◆ **AIM A**:
Answer these from the passage on the 1959 Nauruan council election:
(i) How many of the incumbent councillors were re-elected?
(ii) Who was re-elected as Head Chief?
(iii) How many constituencies had contested elections?
◆ **AIM B**:
Please reproduce the passage on the 1959 Nauruan council election word for word, everything from "Elections for the" down to "by the Council.".

═════ QUOTED TEXT

= 1959 Nauruan Local Government Council election =

Elections for the Local Government Council were held in Nauru in late 1959. Seven of the nine incumbent councillors were re-elected and Hammer DeRoburt was re-elected as Head Chief by the Council.

==Background==
Of the eight constituencies, four of them had contested elections. The nominees in the remaining constituencies won by default. The following is a list of the nominees in the contested constituencies.

══════════
═════ DATA RECORDS

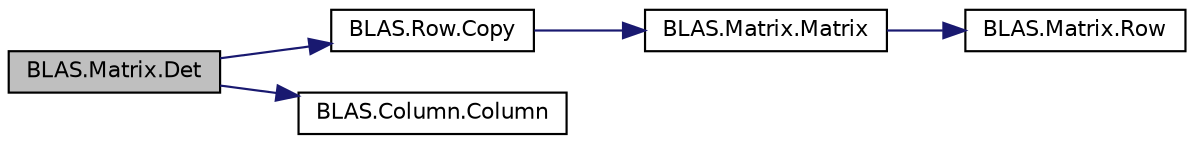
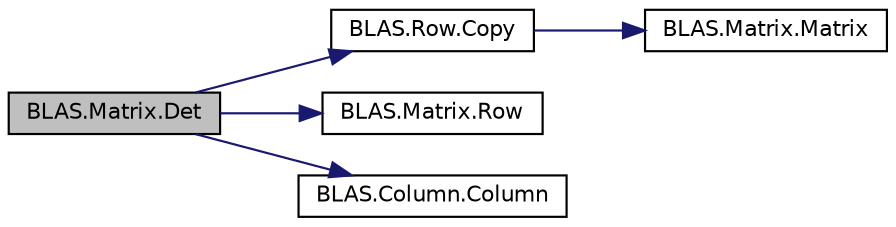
  digraph {
    rankdir=LR
    node [color=black fillcolor=white fontname=Helvetica fontsize=10 shape=record style=filled]
    edge [color=midnightblue fontname=Helvetica fontsize=10 labelfontname=Helvetica labelfontsize=10 style=solid]
    n1 [fillcolor=grey75 fontcolor=black height=0.2 label="BLAS.Matrix.Det" width=0.4]
    n2 [height=0.2 label="BLAS.Row.Copy" width=0.4]
    n3 [height=0.2 label="BLAS.Matrix.Row" width=0.4]
    n4 [height=0.2 label="BLAS.Column.Column" width=0.4]
    n5 [height=0.2 label="BLAS.Matrix.Matrix" width=0.4]
    n1 -> n2
-   n5 -> n3
+   n1 -> n3
    n1 -> n4
    n2 -> n5
  }
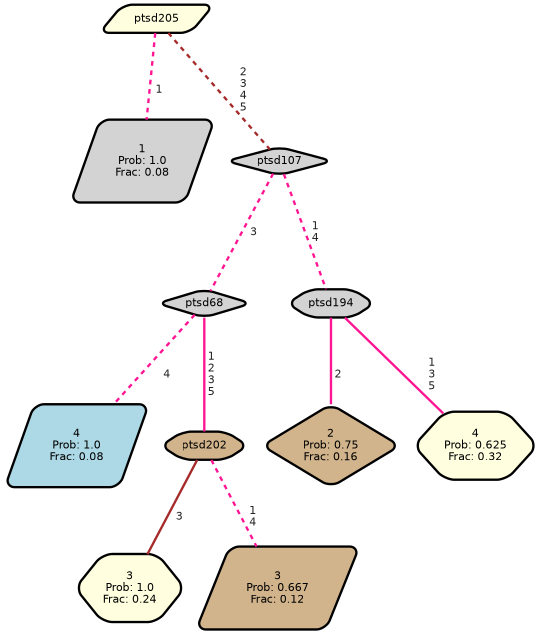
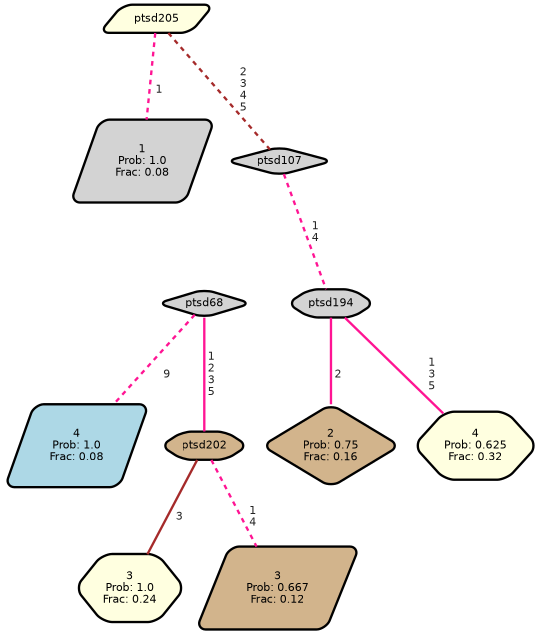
  graph {
    ranksep="0 equally"
    splines=straight
    node [color=black fillcolor=lightgrey fontcolor=black fontname=helvetica penwidth=3 shape=parallelogram style="filled, rounded"]
    edge [color=deeppink fontcolor=grey14 fontname=helvetica fontweight=bold penwidth=3 style=dashed]
    n1 [label="1\nProb: 1.0\nFrac: 0.08"]
    n2 [fillcolor=lightyellow label=ptsd205]
    n3 [label=ptsd107 shape=diamond]
    n4 [label=ptsd68 shape=diamond]
    n5 [label=ptsd194 shape=hexagon]
    n6 [fillcolor=lightblue label="4\nProb: 1.0\nFrac: 0.08"]
    n7 [fillcolor=tan label=ptsd202 shape=hexagon]
    n8 [fillcolor=lightyellow label="3\nProb: 1.0\nFrac: 0.24" shape=hexagon]
    n9 [fillcolor=tan label="3\nProb: 0.667\nFrac: 0.12"]
    n10 [fillcolor=tan label="2\nProb: 0.75\nFrac: 0.16" shape=diamond]
    n11 [fillcolor=lightyellow label="4\nProb: 0.625\nFrac: 0.32" shape=hexagon]
    subgraph sub_1 {
      rank=same
    }
    n2 -- n1 [label=" 1"]
    n2 -- n3 [color=brown label=" 2\n 3\n 4\n 5"]
-   n3 -- n4 [label=" 3"]
    n3 -- n5 [label=" 1\n 4"]
-   n4 -- n6 [label=" 4"]
+   n4 -- n6 [label=" 9"]
    n4 -- n7 [label=" 1\n 2\n 3\n 5" style=solid]
    n5 -- n10 [label=" 2" style=solid]
    n5 -- n11 [label=" 1\n 3\n 5" style=solid]
    n7 -- n8 [color=brown label=" 3" style=solid]
    n7 -- n9 [label=" 1\n 4"]
  }
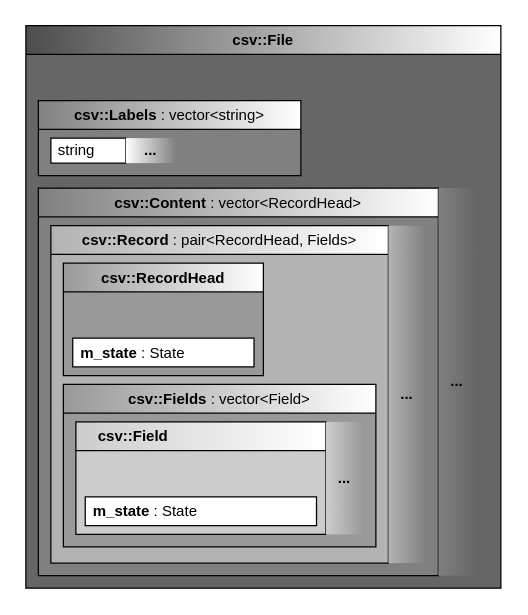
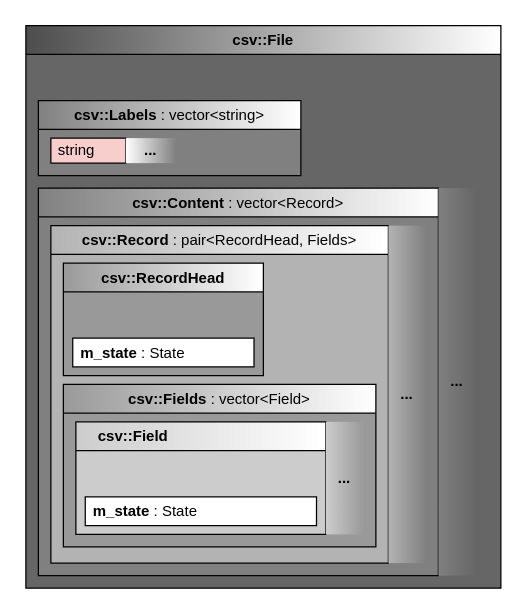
  <mxCell id="0" />
  <mxCell id="1" parent="0" />
  <mxCell id="2" value="csv::File" style="swimlane;whiteSpace=wrap;html=1;swimlaneFillColor=#666666;absoluteArcSize=0;rounded=0;swimlaneLine=1;glass=0;shadow=0;backgroundOutline=1;fillColor=default;gradientColor=#4D4D4D;gradientDirection=west;" parent="1" vertex="1"><mxGeometry x="20" y="20" width="380" height="450" as="geometry"><mxRectangle x="40" y="40" width="90" height="30" as="alternateBounds" /></mxGeometry></mxCell>
  <mxCell id="3" value="csv::Labels&lt;span style=&quot;font-weight: normal;&quot;&gt; : vector&amp;lt;string&amp;gt;&lt;/span&gt;" style="swimlane;whiteSpace=wrap;html=1;horizontal=1;swimlaneBody=1;portConstraintRotation=0;enumerate=0;comic=0;treeMoving=0;treeFolding=0;swimlaneFillColor=#808080;gradientColor=#808080;gradientDirection=west;" parent="2" vertex="1"><mxGeometry x="10" y="60" width="210" height="60" as="geometry"><mxRectangle x="10" y="60" width="290" height="30" as="alternateBounds" /></mxGeometry></mxCell>
- <mxCell id="4" value="string" style="rounded=0;whiteSpace=wrap;html=1;spacingLeft=4;align=left;" parent="3" vertex="1"><mxGeometry x="10" y="30" width="60" height="20" as="geometry" /></mxCell>
+ <mxCell id="4" value="string" style="rounded=0;whiteSpace=wrap;html=1;spacingLeft=4;align=left;fillColor=#f8cecc;" parent="3" vertex="1"><mxGeometry x="10" y="30" width="60" height="20" as="geometry" /></mxCell>
  <mxCell id="5" value="..." style="rounded=0;whiteSpace=wrap;html=1;strokeColor=none;fillColor=default;fontStyle=1;gradientColor=#808080;gradientDirection=east;" parent="3" vertex="1"><mxGeometry x="70" y="30" width="40" height="20" as="geometry" /></mxCell>
- <mxCell id="6" value="csv::Content&lt;span style=&quot;font-weight: normal;&quot;&gt; : vector&amp;lt;RecordHead&amp;gt;&lt;/span&gt;" style="swimlane;whiteSpace=wrap;html=1;swimlaneFillColor=#808080;gradientColor=#808080;gradientDirection=west;" parent="2" vertex="1"><mxGeometry x="10" y="130" width="320" height="310" as="geometry" /></mxCell>
+ <mxCell id="6" value="csv::Content&lt;span style=&quot;font-weight: normal;&quot;&gt; : vector&amp;lt;Record&amp;gt;&lt;/span&gt;" style="swimlane;whiteSpace=wrap;html=1;swimlaneFillColor=#808080;gradientColor=#808080;gradientDirection=west;" parent="2" vertex="1"><mxGeometry x="10" y="130" width="320" height="310" as="geometry" /></mxCell>
  <mxCell id="7" value="csv::Record&lt;span style=&quot;font-weight: normal;&quot;&gt; : pair&amp;lt;RecordHead, Fields&amp;gt;&lt;/span&gt;" style="swimlane;whiteSpace=wrap;html=1;swimlaneFillColor=#B3B3B3;gradientColor=#B3B3B3;gradientDirection=west;" parent="6" vertex="1"><mxGeometry x="10" y="30" width="270" height="270" as="geometry" /></mxCell>
  <mxCell id="8" value="csv::RecordHead" style="swimlane;whiteSpace=wrap;html=1;swimlaneFillColor=#999999;gradientColor=#999999;gradientDirection=west;" parent="7" vertex="1"><mxGeometry x="10" y="30" width="160" height="90" as="geometry" /></mxCell>
  <mxCell id="9" value="m_state&lt;span style=&quot;font-weight: normal;&quot;&gt;&amp;nbsp;: State&lt;/span&gt;" style="rounded=0;whiteSpace=wrap;html=1;fontStyle=1;spacingLeft=4;align=left;" parent="8" vertex="1"><mxGeometry x="7.5" y="60" width="145" height="23" as="geometry" /></mxCell>
  <mxCell id="10" value="csv::Fields&lt;span style=&quot;font-weight: normal;&quot;&gt; : vector&amp;lt;Field&amp;gt;&lt;/span&gt;" style="swimlane;whiteSpace=wrap;html=1;swimlaneFillColor=#999999;gradientColor=#999999;gradientDirection=west;" parent="7" vertex="1"><mxGeometry x="10" y="127" width="250" height="130" as="geometry" /></mxCell>
  <mxCell id="11" value="csv::Field" style="swimlane;whiteSpace=wrap;html=1;swimlaneFillColor=#CCCCCC;gradientColor=#CCCCCC;gradientDirection=west;align=left;spacingLeft=16;" parent="10" vertex="1"><mxGeometry x="10" y="30" width="200" height="90" as="geometry" /></mxCell>
  <mxCell id="12" value="m_state&lt;span style=&quot;font-weight: normal;&quot;&gt;&amp;nbsp;: State&lt;/span&gt;" style="rounded=0;whiteSpace=wrap;html=1;fontStyle=1;spacingLeft=4;align=left;" parent="11" vertex="1"><mxGeometry x="7.5" y="60" width="185" height="23" as="geometry" /></mxCell>
  <mxCell id="13" value="..." style="rounded=0;whiteSpace=wrap;html=1;strokeColor=none;fillColor=#CCCCCC;fontStyle=1;gradientColor=#999999;gradientDirection=east;" parent="10" vertex="1"><mxGeometry x="210" y="30" width="30" height="90" as="geometry" /></mxCell>
  <mxCell id="14" value="..." style="rounded=0;whiteSpace=wrap;html=1;strokeColor=none;fillColor=#B3B3B3;fontStyle=1;gradientColor=#808080;gradientDirection=east;" parent="6" vertex="1"><mxGeometry x="280" y="30" width="30" height="270" as="geometry" /></mxCell>
  <mxCell id="15" value="..." style="rounded=0;whiteSpace=wrap;html=1;strokeColor=none;fillColor=#808080;fontStyle=1;gradientColor=#666666;gradientDirection=east;" parent="2" vertex="1"><mxGeometry x="330" y="130" width="30" height="310" as="geometry" /></mxCell>
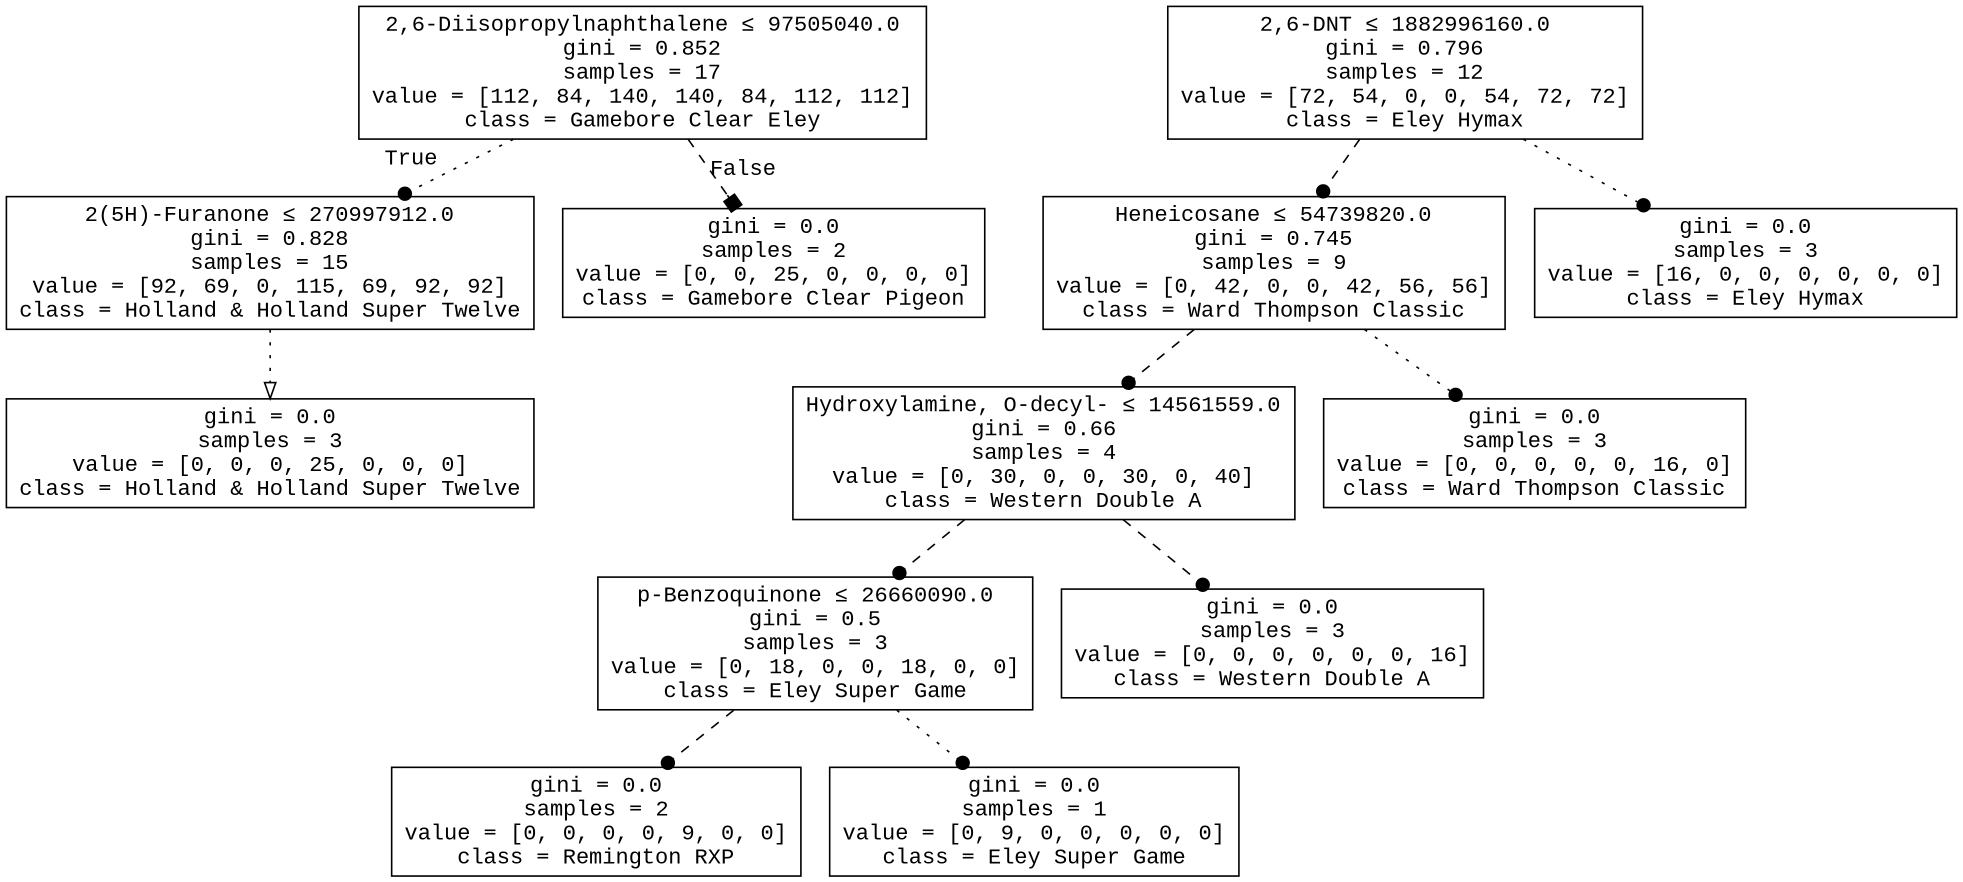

══════════

◆ **EXERCISE RESULT A**:
(i) Seven of the nine
(ii) Hammer DeRoburt
(iii) Four of the eight

◆ **EXERCISE RESULT B**:
Elections for the Local Government Council were held in Nauru in late 1959. Seven of the nine incumbent councillors were re-elected and Hammer DeRoburt was re-elected as Head Chief by the Council.